Review by Richard Carroll

In Ceremony, Leslie Marmon Silko writes from the perspective of an Indigenous American and explores the theme of change as a necessity for continuity and survival. Indigenous people acknowledge that humans are different from other forms of life. However, Silko says: “Yet we are all from the same source: the awareness never deteriorated into Cartesian duality, cutting off the human from the natural world.”
Ceremony is a story of a man and his people seeking a place in the turbulent world. Silko weaves a powerful tale of survival, her words colour the pages, you can sense her love for everything she describes with such exquisite beauty. Throughout Ceremony, Silko imbues the pages with constant descriptions of the country and the elements, which are at the heart of what the Indians are:
The wind was practicing with small gusts of hot air that fluttered the leaves on the elm tree in the yard. The wind was warming up for the afternoon, and within a few hours the sky over the valley would be dense with red dust, and along the ground the wind would catch waves of reddish sand and make them race across the dry red clay flats.
According to the character Josiah, a native American: “This is where we come from, see. This sand, this stone, these trees, the vines, all the wildflowers. This earth keeps us going.” With simple words, Silko succeeds in putting the reader in the landscape, while also awakening us to a sense of its spiritual content. The Western definition of “landscape” underlines the separateness of humans and nature; the land is seen as a view or vista of scenery, which humans can improve through adornment and contouring. Silko manages to suffuse tragedy with hope – as long as the land is there and we respect it, there is hope, because the land belongs to no-one, we belong to it. Through Betonie, Silko contrasts the way white people and the Indians see the land: “They only fool themselves when they think it is theirs. The deeds and papers don’t mean anything. It is the people who belong to the mountain”.
Tayo’s journey allows Silko to show the role stories and ritual play in traditional Indian life. The book highlights the Indian/white-man polarity, depicting Westerners as victims as much as the Indians – the witchery has embroiled them all; the whites are on a path towards oblivion because they do not respect the land nor the animals and plants they take or destroy without thanks. But they suffer the pain of knowing that their wealth is based on theft of a land that belonged to others:
It was the white people who had nothing; it was the white people who were suffering as thieves do, never able to forget that their pride was wrapped in something stolen, something that had never been, and could never be, theirs.
Yet, humans continue to consume the earth in a process of mindless self-destruction. The white god is money and possessions, we always want more. We are into having instead of being within the world, we stand apart from it, at a distance from its centre and consequently from our inner self. The Australian Aborigines believe that “those who destroy their country destroy themselves.”
Right from the start of Ceremony, Tayo senses his connection to the land and disagrees strongly with Emo when he says “’Look what is here for us.

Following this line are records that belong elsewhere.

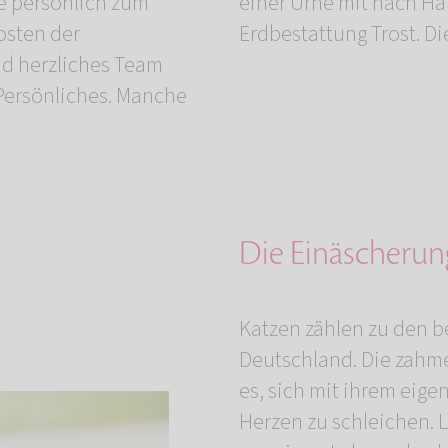
e persönlich zum
eren spendet die
osten der
Erdbestattung Trost. Di
nd herzliches Team
s Persönliches. Manche
Die Einäscherung
Katzen zählen zu den b
Deutschland. Die zahme
es, sich mit ihrem eige
Herzen zu schleichen. 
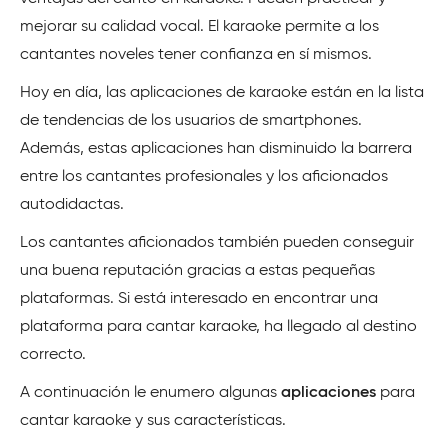
mejorar su calidad vocal. El karaoke permite a los
cantantes noveles tener confianza en sí mismos.
Hoy en día, las aplicaciones de karaoke están en la lista
de tendencias de los usuarios de smartphones.
Además, estas aplicaciones han disminuido la barrera
entre los cantantes profesionales y los aficionados
autodidactas.
Los cantantes aficionados también pueden conseguir
una buena reputación gracias a estas pequeñas
plataformas. Si está interesado en encontrar una
plataforma para cantar karaoke, ha llegado al destino
correcto.
A continuación le enumero algunas
aplicaciones
para
cantar karaoke y sus características.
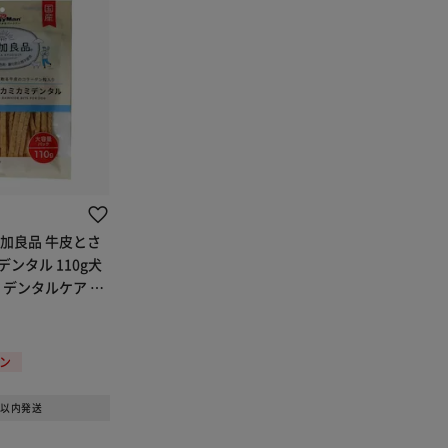
加良品 牛皮とさ
ンタル 110g犬
 デンタルケア 歯
ポン
日以内発送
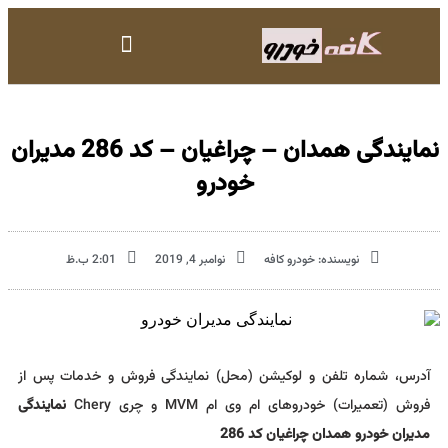
نمایندگی همدان – چراغیان – کد 286 مدیران
خودرو
نویسنده:
خودرو کافه
نوامبر 4, 2019
2:01 ب.ظ
آدرس، شماره تلفن و لوکیشن (محل) نمایندگی فروش و خدمات پس از
فروش (تعمیرات) خودروهای ام وی ام MVM و چری Chery
نمایندگی
مدیران خودرو همدان چراغیان کد 286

Look. Here’s the Indians’ mother earth! Old dried-up thing!” This outburst from Emo made Tayo angry and highlights the way many Indians no longer relate to their traditions – they have lost touch with an essential part of their nature in their pursuit of the white way of life. Tayo’s healing process through immersion in the natural world symbolises the healing needed in the greater Indian community, which has to embrace their traditional culture to survive.
The cultural conflict between whites and Indians is etched in the story of the spotted cattle. Josiah wanted Ulibarri’s cattle because they “were descendants of generations of desert cattle” and were thus better adapted to the harsh local conditions. Josiah goes on to say: “See, I’m not going to make the mistake other guys made, buying those Hereford, white-face cattle. If it’s going to be a drought these next few years, then we need some special breed of cattle”. Josiah rejects the scientific books on cattle breeding which were “written by white people who did not think about drought or winter blizzards or dry thistles, which the cattle had to live with.”
Silko has Betonie explain to Tayo the necessity of adapting ceremonies (which have been changing anyway) if the Indians are to survive:
But long ago when the people were given these ceremonies, the changing began, if only in the aging of the yellow gourd rattle or the shrinking of the skin around the eagle’s claw, if only in the different voices from generation to generation, singing the chants… I have made changes in the rituals. The people mistrust this greatly, but only this growth keeps the ceremonies strong.
If the Indians succumb to the witchery which would have them keep the ceremonies unchanged, Betonie says that “the people will be no more.”
This looks like an intriguing book, if slightly pessimistic. I shall read it with pleasure I think.